The Resources sector continues to be a bedrock of Australia’s economy, providing income, investment, jobs, exports and government revenue. However, locally and globally, it has not been immune to COVID-19, suffering brief shortages in demand and pricing shocks.
The outlook for the Resources sector, albeit cautious, is positive thanks to China’s V-shaped economic recovery following the re-opening of its economy and government stimulus.
China’s strong economic rebound – as the biggest consumer of most mineral commodities – has meant the sharp commodity price falls that we witnessed in March 2020, have largely been reversed.
Along with China’s economic rebound, the COVID-related supply disruptions were a factor in the commodity price recovery, as this year unfolded.
Although iron ore and gold prices recovered to historically high levels as a result of the demand from China and safe-haven buying respectively, energy commodities suffered from the demand hit caused by lockdowns.
Craig Bloxham, Managing Director of BG&E Resources (BGER) says, “During the pandemic, the concern for the global Resources sector was protecting the health of its workforce and the local communities in which it operates.
“Australia led the way on that score, allowing the local sector to continue production while operations in other major mining nations such as Peru, Chile and South Africa suffered disruption.”
The fortunes of the resources sector remain wedded to global economic activity. While uncertainty continues, the Australian government’s Office of the Chief Economist (OCE) agrees with the International Monetary Fund forecasts, that a 4.9 per cent contraction in the world economy in 2020, will be followed by 5.4 per cent growth in 2021.
This was reflected in most commodity prices, from their lows in the first half year to 30 June 2020 and by their recovery in early November 2020. While base metal prices recovered well, oil and thermal and metallurgical coal continued to struggle.
The OCE’s September assessment indicates, Australia’s mineral and energy exports would fall modestly from $256 billion in 2020-21 to $252 billion in 2021-22, despite the pandemic.

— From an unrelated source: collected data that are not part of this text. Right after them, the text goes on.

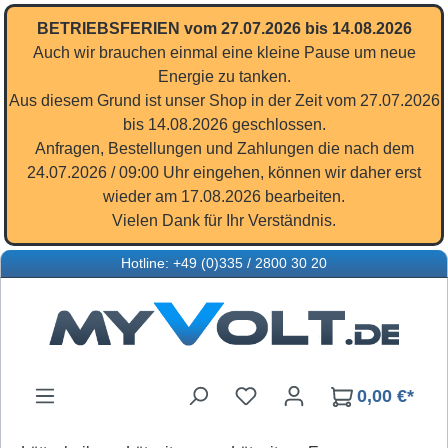
Zum Hauptinhalt springen
BETRIEBSFERIEN vom 27.07.2026 bis 14.08.2026
Auch wir brauchen einmal eine kleine Pause um neue
Energie zu tanken.
Aus diesem Grund ist unser Shop in der Zeit vom 27.07.2026
bis 14.08.2026 geschlossen.
Anfragen, Bestellungen und Zahlungen die nach dem
24.07.2026 / 09:00 Uhr eingehen, können wir daher erst
wieder am 17.08.2026 bearbeiten.
Vielen Dank für Ihr Verständnis.
Hotline: +49 (0)335 / 2800 30 20
Du hast 0 Produkte auf d
0,00 €*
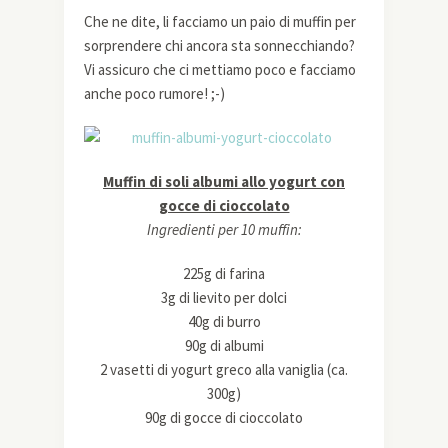
Che ne dite, li facciamo un paio di muffin per
sorprendere chi ancora sta sonnecchiando?
Vi assicuro che ci mettiamo poco e facciamo
anche poco rumore! ;-)
Muffin di soli albumi allo yogurt con
gocce di cioccolato
Ingredienti per 10 muffin:
225g di farina
3g di lievito per dolci
40g di burro
90g di albumi
2 vasetti di yogurt greco alla vaniglia (ca.
300g)
90g di gocce di cioccolato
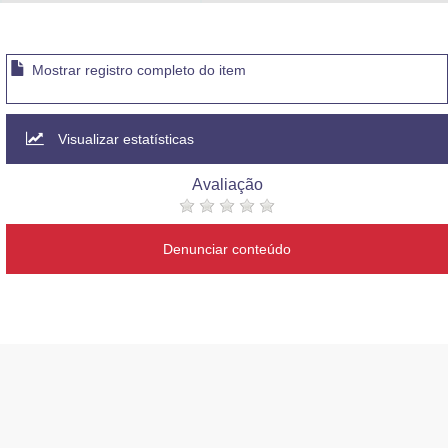
Advocacia-Geral da União
Banco Central do Brasil
Mostrar registro completo do item
Planalto
Visualizar estatísticas
Avaliação
Denunciar conteúdo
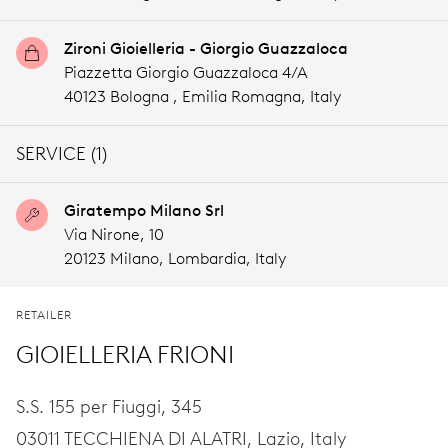
Zironi Gioielleria - Giorgio Guazzaloca
Piazzetta Giorgio Guazzaloca 4/A
40123 Bologna ,
Emilia Romagna,
Italy
SERVICE (1)
Giratempo Milano Srl
Via Nirone, 10
20123 Milano,
Lombardia,
Italy
RETAILER
GIOIELLERIA FRIONI
S.S. 155 per Fiuggi, 345
03011 TECCHIENA DI ALATRI,
Lazio,
Italy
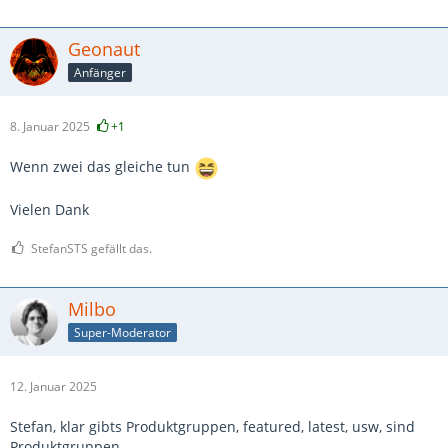
Geonaut
Anfänger
8. Januar 2025
+1
Wenn zwei das gleiche tun
Vielen Dank
StefanSTS gefällt das.
Milbo
Super-Moderator
12. Januar 2025
Stefan, klar gibts Produktgruppen, featured, latest, usw, sind
Produktgruppen.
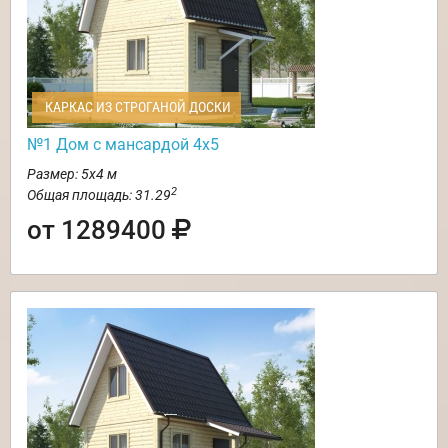
КАРКАС ИЗ СТРОГАНОЙ ДОСКИ
№1 Дом с мансардой 4х5
Размер: 5х4 м
2
Общая площадь: 31.29
от 1289400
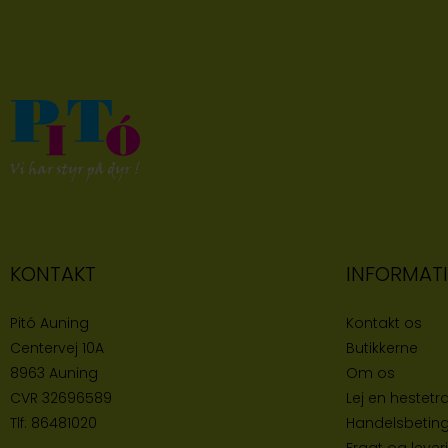
KONTAKT
INFORMAT
Pitó Auning
Kontakt os
Centervej 10A
Butikke
rne
8963 Auning
Om os
CVR
32696589
Lej en hestetra
Tlf:
86481020
Handelsbeting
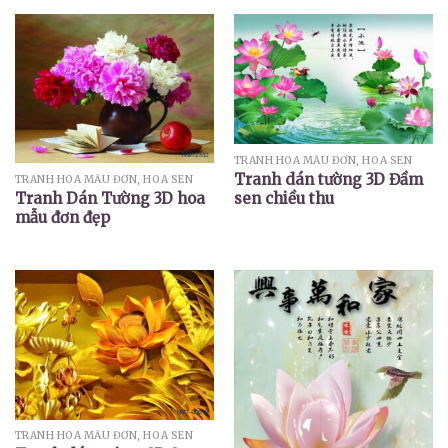
TRANH HOA MẪU ĐƠN, HOA SEN
Tranh dán tường 3D Đầm
TRANH HOA MẪU ĐƠN, HOA SEN
sen chiều thu
Tranh Dán Tường 3D hoa
mẫu đơn đẹp
TRANH HOA MẪU ĐƠN, HOA SEN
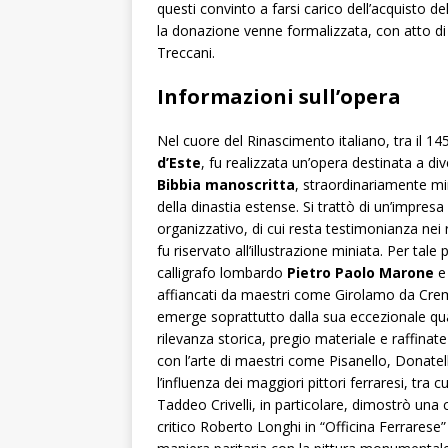
questi convinto a farsi carico dell’acquisto d
la donazione venne formalizzata, con atto di
Treccani.
Informazioni sull’opera
Nel cuore del Rinascimento italiano, tra il 
d’Este
, fu realizzata un’opera destinata a di
Bibbia manoscritta
, straordinariamente min
della dinastia estense. Si trattò di un’impre
organizzativo, di cui resta testimonianza nei r
fu riservato all’illustrazione miniata. Per tale p
calligrafo lombardo
Pietro Paolo Marone
e 
affiancati da maestri come Girolamo da Cre
emerge soprattutto dalla sua eccezionale qual
rilevanza storica, pregio materiale e raffinate
con l’arte di maestri come Pisanello, Donate
l’influenza dei maggiori pittori ferraresi, tr
Taddeo Crivelli, in particolare, dimostrò una c
critico Roberto Longhi in “Officina Ferrarese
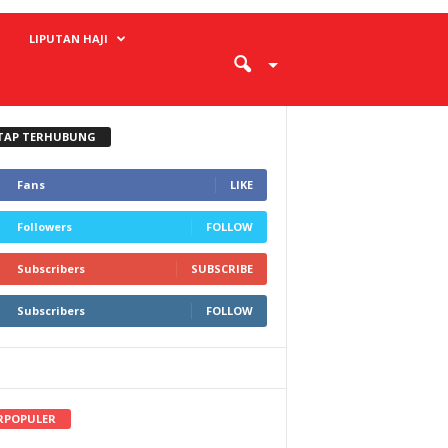
LIPUTAN HAJI
TAP TERHUBUNG
Fans
LIKE
Followers
FOLLOW
Subscribers
SUBSCRIBE
Subscribers
FOLLOW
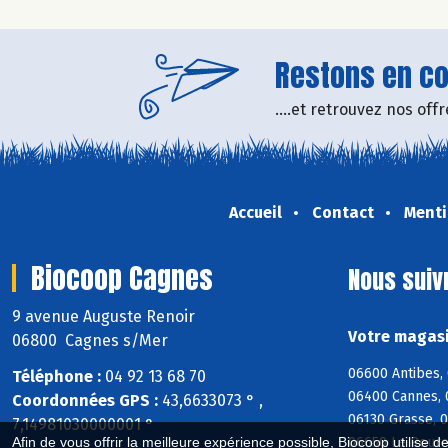
Restons en con
....et retrouvez nos of
Accueil
Contact
Menti
Biocoop Cagnes
Nous suiv
9 avenue Auguste Renoir
Votre magasi
06800 Cagnes s/Mer
06600 Antibes, 
Téléphone :
04 92 13 68 70
06400 Cannes, 
Coordonnées GPS :
43,6633073 ° ,
06130 Grasse, 
7,14981030000001 °
06650 Le Roure
Afin de vous offrir la meilleure expérience possible, Biocoop utilise d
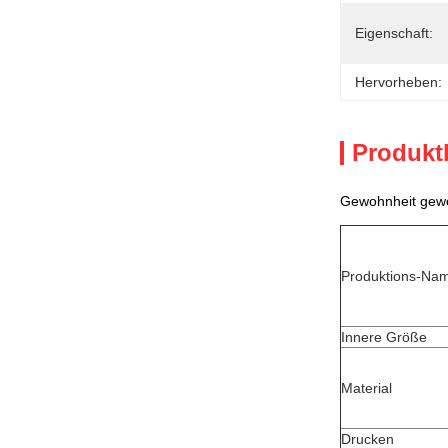
Eigenschaft:
Hervorheben:
Produkt
Gewohnheit gewöl
Produktions-Na
Innere Größe
Material
Drucken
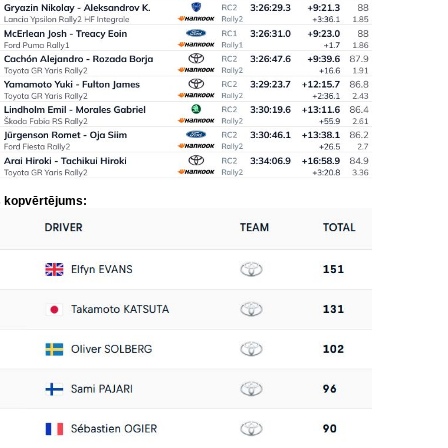
 kopvērtējums:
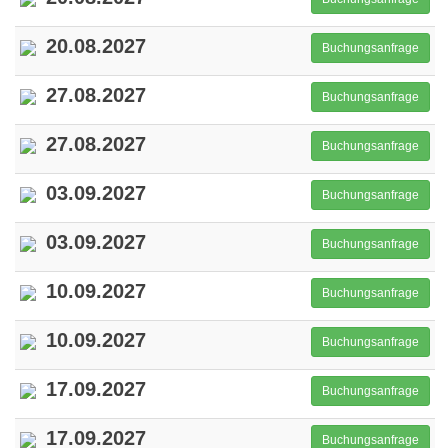
20.08.2027
Buchungsanfrage
27.08.2027
Buchungsanfrage
27.08.2027
Buchungsanfrage
03.09.2027
Buchungsanfrage
03.09.2027
Buchungsanfrage
10.09.2027
Buchungsanfrage
10.09.2027
Buchungsanfrage
17.09.2027
Buchungsanfrage
17.09.2027
Buchungsanfrage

Also of interest, is the rise of the battery-powered electric vehicles and the revolution in storage of renewable energy. In a decarbonising world both create new opportunities (battery materials) and challenges (oil and coal) for the resources sector.
The sector reports that maintaining a ‘license to operate’ by responding to rising environmental, social and governance demands is now its number one issue.
Craig says, “We will continue supporting clients with sustainable solutions and we look forward to another year of growth in 2021.”